La Commission n’anticipait pas une réaction aussi dure de la part des francophones belges, même si Mme Malmström était consciente de l’opposition croissante des opinions publiques au libre-échange (en France, en Allemagne, en Autriche). Elle a travaillé pour « équilibrer » le CETA et réussi à y inclure des mécanismes d’arbitrage censés garantir la capacité législative des Etats.

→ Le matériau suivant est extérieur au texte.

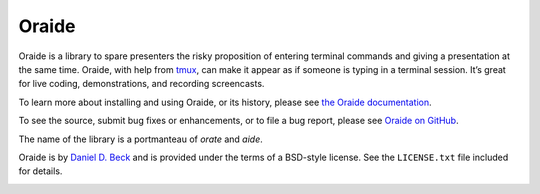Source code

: Oraide
======

Oraide is a library to spare presenters the risky proposition of entering
terminal commands and giving a presentation at the same time. Oraide, with help
from tmux_, can make it appear as if someone is typing in a terminal session.
It’s great for live coding, demonstrations, and recording screencasts.

To learn more about installing and using Oraide, or its history, please see
`the Oraide documentation`_.

To see the source, submit bug fixes or enhancements, or to file a bug report,
please see `Oraide on GitHub`_.

The name of the library is a portmanteau of *orate* and *aide*.

Oraide is by `Daniel D. Beck`_ and is provided under the terms of a BSD-style
license. See the ``LICENSE.txt`` file included for details.

.. _tmux: http://tmux.sourceforge.net/
.. _the Oraide documentation: https://oraide.readthedocs.org/en/latest/
.. _Oraide on GitHub: https://github.com/ddbeck/oraide
.. _Daniel D. Beck: http://www.danieldbeck.com/

.. image:: https://travis-ci.org/ddbeck/oraide.png?branch=develop
   :target: https://travis-ci.org/ddbeck/oraide
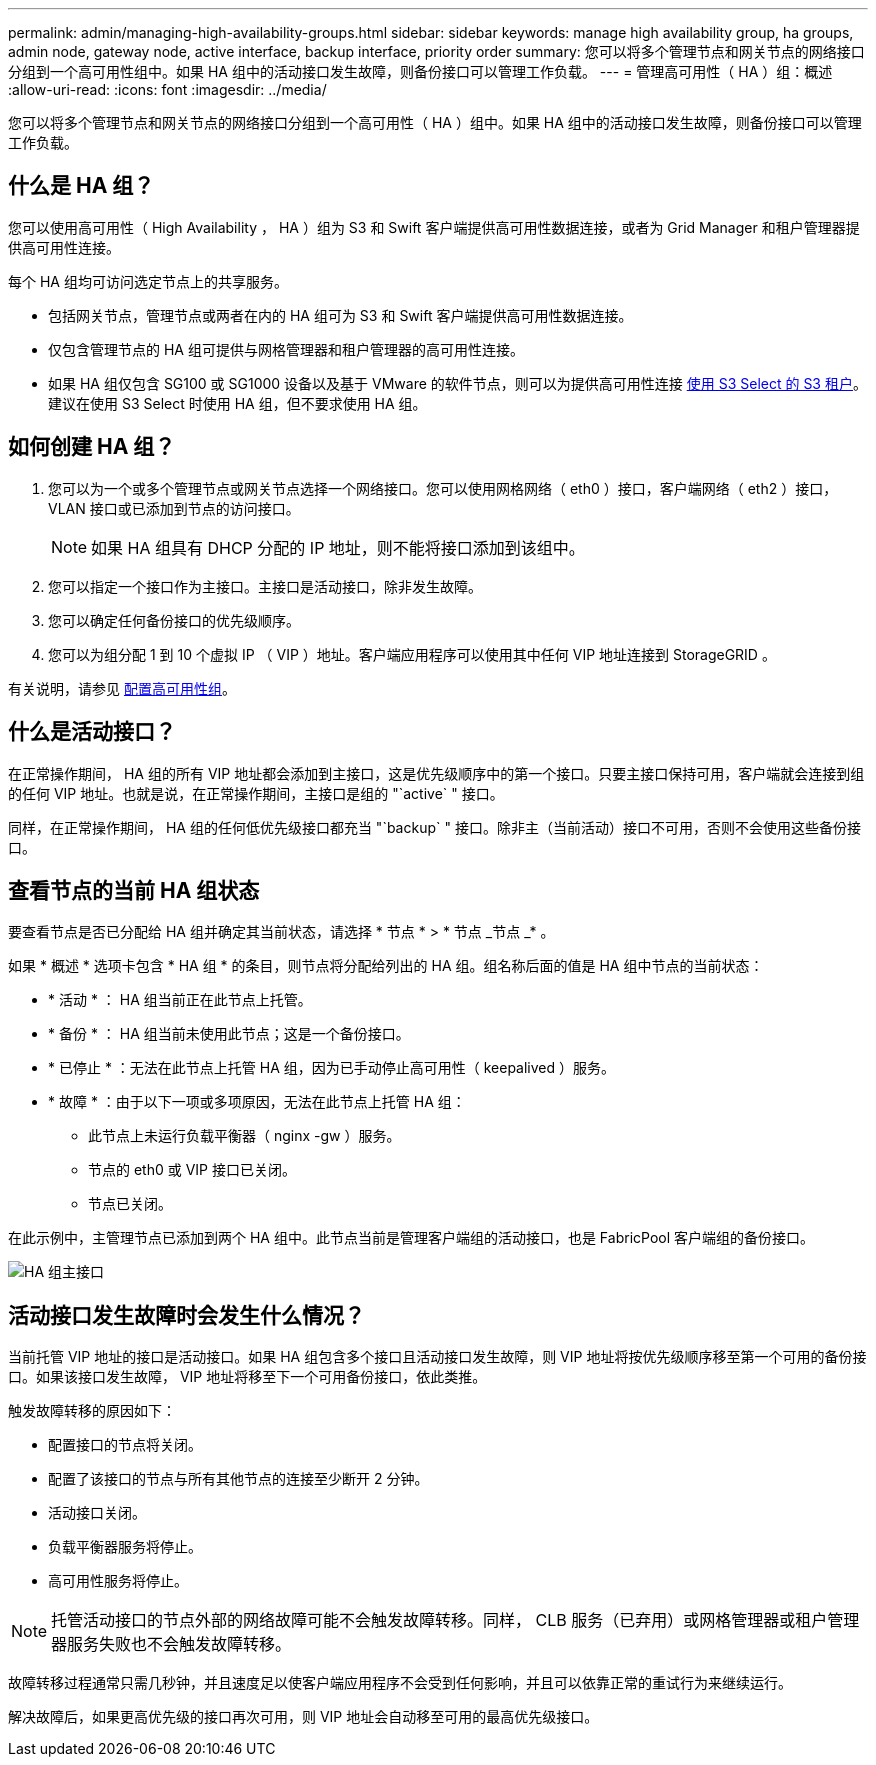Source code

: ---
permalink: admin/managing-high-availability-groups.html 
sidebar: sidebar 
keywords: manage high availability group, ha groups, admin node, gateway node, active interface, backup interface, priority order 
summary: 您可以将多个管理节点和网关节点的网络接口分组到一个高可用性组中。如果 HA 组中的活动接口发生故障，则备份接口可以管理工作负载。 
---
= 管理高可用性（ HA ）组：概述
:allow-uri-read: 
:icons: font
:imagesdir: ../media/


[role="lead"]
您可以将多个管理节点和网关节点的网络接口分组到一个高可用性（ HA ）组中。如果 HA 组中的活动接口发生故障，则备份接口可以管理工作负载。



== 什么是 HA 组？

您可以使用高可用性（ High Availability ， HA ）组为 S3 和 Swift 客户端提供高可用性数据连接，或者为 Grid Manager 和租户管理器提供高可用性连接。

每个 HA 组均可访问选定节点上的共享服务。

* 包括网关节点，管理节点或两者在内的 HA 组可为 S3 和 Swift 客户端提供高可用性数据连接。
* 仅包含管理节点的 HA 组可提供与网格管理器和租户管理器的高可用性连接。
* 如果 HA 组仅包含 SG100 或 SG1000 设备以及基于 VMware 的软件节点，则可以为提供高可用性连接 xref:../admin/manage-s3-select-for-tenant-accounts.adoc[使用 S3 Select 的 S3 租户]。建议在使用 S3 Select 时使用 HA 组，但不要求使用 HA 组。




== 如何创建 HA 组？

. 您可以为一个或多个管理节点或网关节点选择一个网络接口。您可以使用网格网络（ eth0 ）接口，客户端网络（ eth2 ）接口， VLAN 接口或已添加到节点的访问接口。
+

NOTE: 如果 HA 组具有 DHCP 分配的 IP 地址，则不能将接口添加到该组中。

. 您可以指定一个接口作为主接口。主接口是活动接口，除非发生故障。
. 您可以确定任何备份接口的优先级顺序。
. 您可以为组分配 1 到 10 个虚拟 IP （ VIP ）地址。客户端应用程序可以使用其中任何 VIP 地址连接到 StorageGRID 。


有关说明，请参见 xref:configure-high-availability-group.adoc[配置高可用性组]。



== 什么是活动接口？

在正常操作期间， HA 组的所有 VIP 地址都会添加到主接口，这是优先级顺序中的第一个接口。只要主接口保持可用，客户端就会连接到组的任何 VIP 地址。也就是说，在正常操作期间，主接口是组的 "`active` " 接口。

同样，在正常操作期间， HA 组的任何低优先级接口都充当 "`backup` " 接口。除非主（当前活动）接口不可用，否则不会使用这些备份接口。



== 查看节点的当前 HA 组状态

要查看节点是否已分配给 HA 组并确定其当前状态，请选择 * 节点 * > * 节点 _节点 _* 。

如果 * 概述 * 选项卡包含 * HA 组 * 的条目，则节点将分配给列出的 HA 组。组名称后面的值是 HA 组中节点的当前状态：

* * 活动 * ： HA 组当前正在此节点上托管。
* * 备份 * ： HA 组当前未使用此节点；这是一个备份接口。
* * 已停止 * ：无法在此节点上托管 HA 组，因为已手动停止高可用性（ keepalived ）服务。
* * 故障 * ：由于以下一项或多项原因，无法在此节点上托管 HA 组：
+
** 此节点上未运行负载平衡器（ nginx -gw ）服务。
** 节点的 eth0 或 VIP 接口已关闭。
** 节点已关闭。




在此示例中，主管理节点已添加到两个 HA 组中。此节点当前是管理客户端组的活动接口，也是 FabricPool 客户端组的备份接口。

image::../media/ha_group_primary_interface.png[HA 组主接口]



== 活动接口发生故障时会发生什么情况？

当前托管 VIP 地址的接口是活动接口。如果 HA 组包含多个接口且活动接口发生故障，则 VIP 地址将按优先级顺序移至第一个可用的备份接口。如果该接口发生故障， VIP 地址将移至下一个可用备份接口，依此类推。

触发故障转移的原因如下：

* 配置接口的节点将关闭。
* 配置了该接口的节点与所有其他节点的连接至少断开 2 分钟。
* 活动接口关闭。
* 负载平衡器服务将停止。
* 高可用性服务将停止。



NOTE: 托管活动接口的节点外部的网络故障可能不会触发故障转移。同样， CLB 服务（已弃用）或网格管理器或租户管理器服务失败也不会触发故障转移。

故障转移过程通常只需几秒钟，并且速度足以使客户端应用程序不会受到任何影响，并且可以依靠正常的重试行为来继续运行。

解决故障后，如果更高优先级的接口再次可用，则 VIP 地址会自动移至可用的最高优先级接口。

Que les réticences de la Wallonie soient fondées ou pas, cette région est, en tout cas, en train de devenir le porte-drapeau de tous les anti-libre-échange européens. Un mouvement qui coalise des ONG, des écologistes, l’ultragauche et des populistes de droite. Tous saluent la « résistance » des Wallons, saturent les réseaux sociaux et sont en train de gagner la guerre de la communication face à une Commission une fois encore en difficulté.

Les dates

Juin 2007

Le Canada et l’Union européenne (UE) conviennent de mener une étude afin d’évaluer l’intérêt de nouer un partenariat économique plus étroit.

Mai 2009

Lancement des négociations en vue du futur accord de libre-échange économique.

Septembre 2014

Au sommet Canada-UE tenu à Ottawa, les dirigeants signent l’accord de libre-échange entre l’UE et le Canada (CETA).